The reserves stood at $39.59 billion at the end of July compared to $41.82 billion in June this year.

The latest drop in the reserves will create pressure on the exchange rate of the taka against the US dollar further, a Bangladesh Bank official said.

The fall of taka's exchange rate means import payments will swell further, which will hike the price of imported commodities.

In the last three days, the banking watchdog had sold $367 million to different banks to help both the governments and businesses settle import bills for essential commodities, the official said.

Between July and August, around $2.50 billion were supplied to the market by the central bank from its reserves.

It also injected a record of $7.62 billion into the market in the last fiscal year.

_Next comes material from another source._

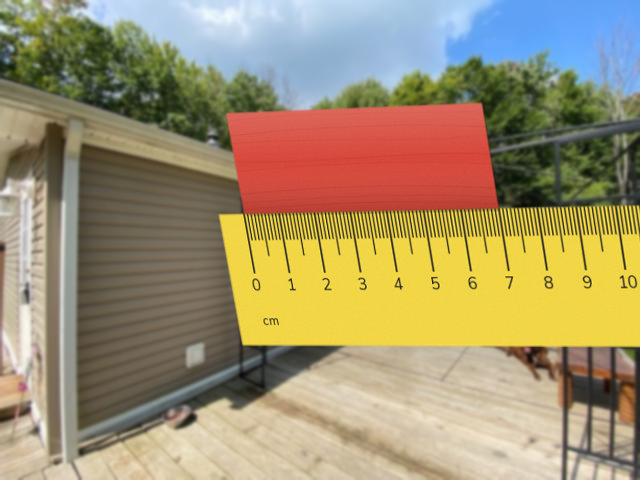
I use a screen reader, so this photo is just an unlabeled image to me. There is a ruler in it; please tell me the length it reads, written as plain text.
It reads 7 cm
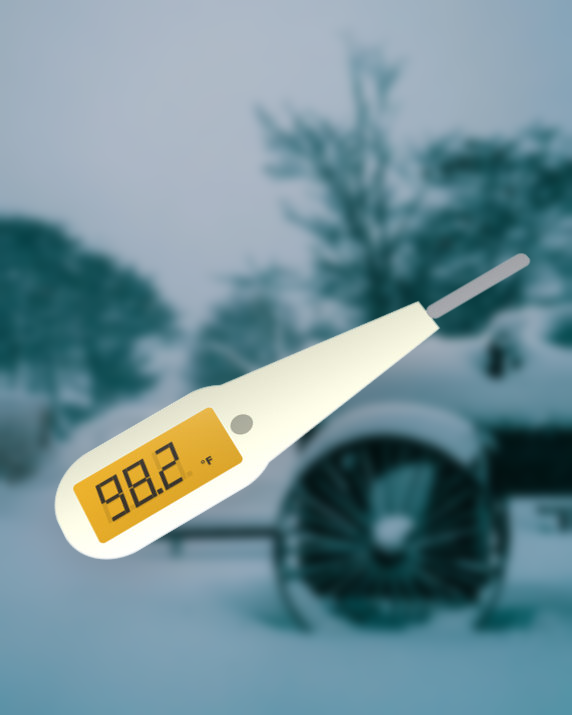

The exchange rate of the taka against the US dollar stood at Tk 95 yesterday, up 11.5 per cent year-on-year.

The exchange rate for the importers, however, experienced an around 20 per cent year-on-year fall.

The BB official said the reserves might fall below $39 billion in a day or two, after which it might further deteriorate substantially in the second week of this month when the central bank will clear payments for Asian Clearing Union (ACU).

The ACU is an arrangement by which the participants settle payments for intra-regional transactions among the participating central banks on a net multilateral basis.

Bangladesh, Bhutan, India, Iran, the Maldives, Myanmar, Nepal, Pakistan and Sri Lanka are the members of the Tehran-headquartered ACU that was established in December of 1974.

Remittance is now maintaining an upward trend, but it has failed to protect the reserves from the fall because of the high import payments against the slower-than-expected export earnings, the official said.

Migrant workers sent $1.72 billion in remittance in the first 25 days of August after they had logged the outflow to the tune of $2.09 billion in July.

Import bills rose 63 per cent year-on-year to $7.66 billion in July when export earnings grew by 15 per cent to $3.98 billion, data from BB and the Export Promotion Bureau showed.